Это было произнесено самым непринужденным образом и согласовывалось с моими намерениями, поэтому его слова не столько задели, сколько удивили меня. Я знал, что Джон Уоллингфорд любил деньги, а, поскольку все люди весьма привязаны к ценностям материальным, это свойство неизменно ведет к тому, что они позволяют сей привязанности брать власть над ними. Мне просто не хотелось бы, чтобы мой родственник вот так, в лоб, говорил о своих побуждениях, хоть это никоим образом не поколебало меня — я остался при своем намерении.

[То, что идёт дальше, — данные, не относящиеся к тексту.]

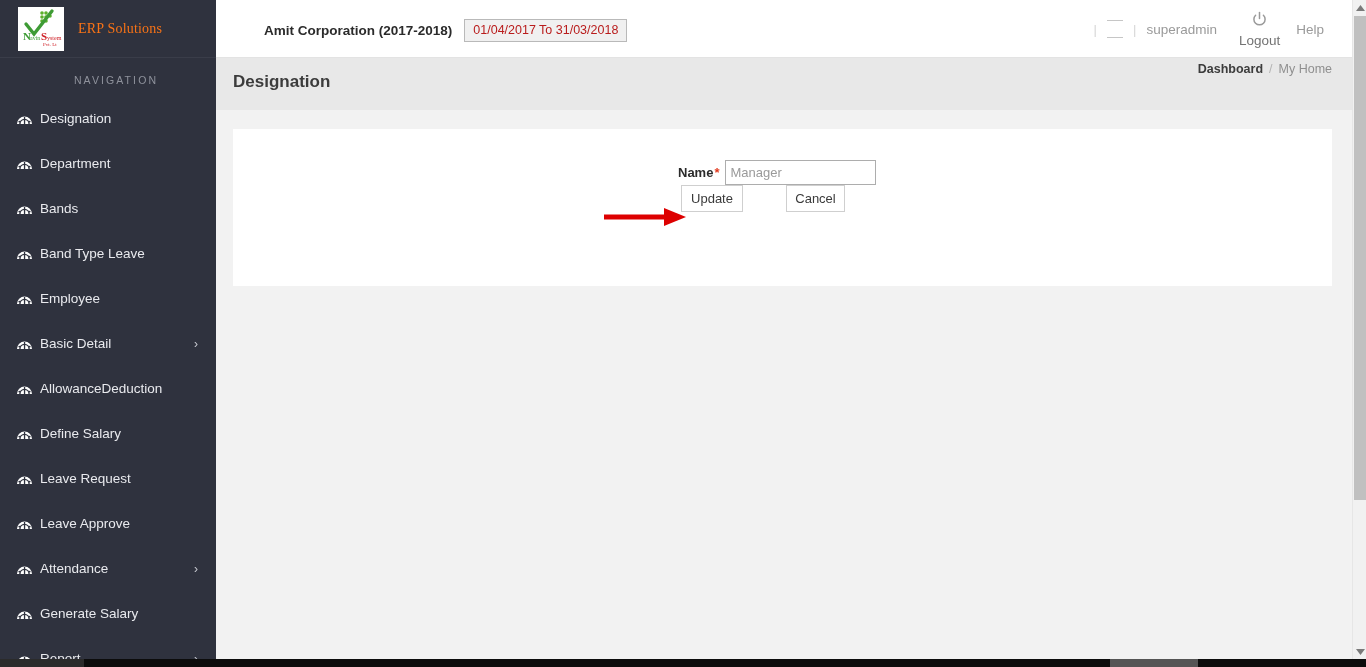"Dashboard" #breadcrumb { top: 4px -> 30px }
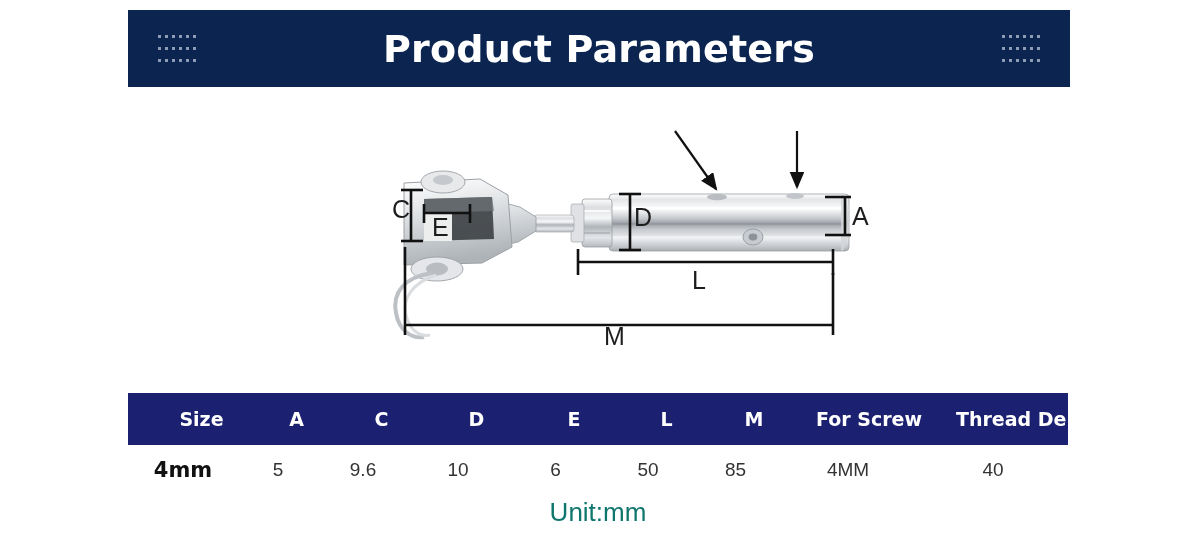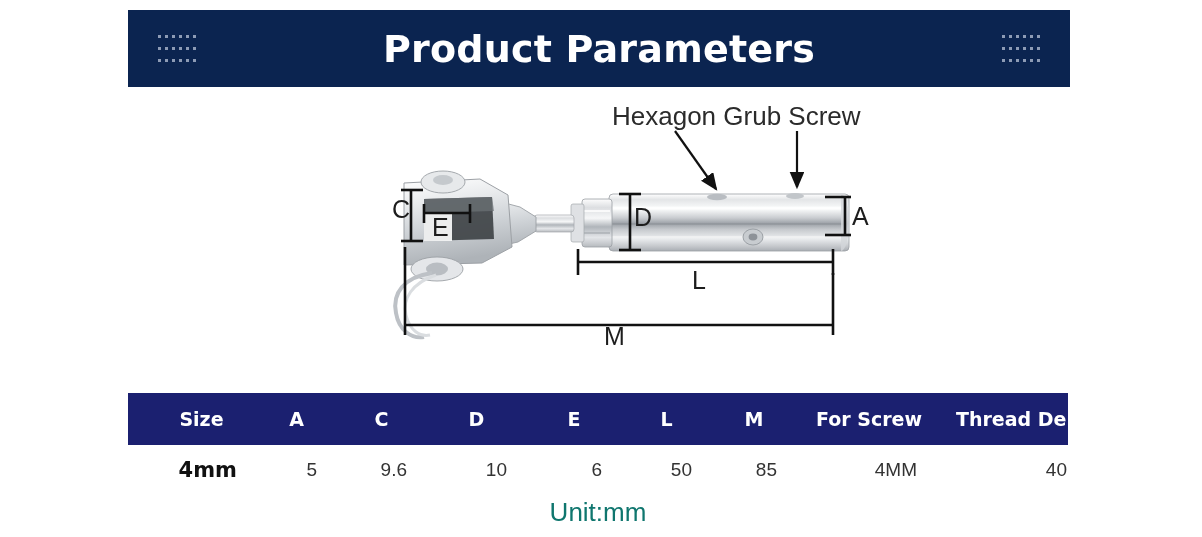"Hexagon Grub Screw" div.callout-label { html: <div>Hexagon Grub Screw</div> -> none }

— Ты охотно советуешь своим друзьям жениться, а сам не спешишь подать им пример, — сказал я, желая переменить тему разговора. — Тебе, должно быть, за пятьдесят, а ты все еще холостяк.

— И останусь им до конца дней своих. Было время, когда я, наверное, женился бы, будь я побогаче, а теперь, когда я достаточно богат, меня занимают другие вещи. Однако это не причина отказывать мне в наследстве, пусть я и не доживу до таких лет, чтобы воспользоваться им. Все равно — это собственность семьи, и она не должна уйти из нее. Я опасался, что, если твой корабль погибнет где-нибудь в океане или ты умрешь от какой-нибудь заморской лихорадки, которую часто подхватывают путешественники, имение достанется женщинам и в Клобонни больше не будет ни одного Уоллингфорда. Майлз, я очень рад, что этой собственностью владеешь ты, но я буду весьма огорчен, если узнаю, что она перешла к кому-то из этих Хейзенов, Морганов или Вандер-Шампов. — Джон упомянул имена детей многочисленных миссис Уоллингфорд, моих теть или двоюродных бабушек и его кузин. — Кто-то из них, может быть, ближе тебе, но никто из них не привязан к Клобонни так, как я. Это земля Уоллингфордов, и она должна остаться ею. Я невольно рассмеялся, и мне даже захотелось продолжить разговор, чтобы лучше понять характер моего родственника.

— А если никто из нас не женится, — сказал я, — и мы оба умрем холостыми, что станет тогда с Клобонни?

— Я все это обдумал, Майлз, и вот что я скажу тебе. Если так случится и на свете больше не останется ни одного Уоллингфорда, то, по крайней мере, никто из Уоллингфордов не будет чувствовать себя уязвленным оттого, что какой-то Вандер-дюндер-Шамп, или как там еще называют этих голландцев, живет в доме его отца, и никому от этого хуже не станет. Но, кроме нас с тобой, есть еще Уоллингфорды.

— Вот это новость; я-то думал, что мы двое — последние.

— Это не так. После Майлза Первого осталось двое сыновей — старший, наш предок, и младший, который переехал в Нью-Джерси, его отпрыски живы по сей день. В конце концов, тот из нас, кто останется в живых, может отправиться туда на поиски нашего наследника. Но не забывай, у меня больше прав, чем у этих пуритан из Нью-Джерси, кем бы они ни были.

Я заверил моего родственника, что у него, вне всякого сомнения, больше прав, и переменил тему беседы, ибо, по правде говоря, его речи стали раздражать меня. Извинившись перед ним, я ушел в свою комнату, а Джон Уоллингфорд, как он заявил, отправился на прогулку по владениям своих предков, чтобы произвести их осмотр более критически, чем он мог позволить себе до сих пор.

Было уже совсем темно, когда я услышал подъезжающий экипаж, — приехали Хардинджи. Через несколько минут мистер Хардиндж вошел в кабинет. Сначала он спросил о моем здоровье, выказав сердечное участие, с которым он всегда относился ко мне; затем продолжал.

— Руперт здесь, — сказал он, — и я привез его, чтобы он мог повидаться с тобой. Они с Люси, кажется, думают, что сегодня тебя не стоит беспокоить, но я лучше знаю тебя. Кто же должен быть с тобой в эту горькую минуту, мой дорогой Майлз, как не Руперт, твой старый друг и товарищ детских игр, твой наперсник, почти брат?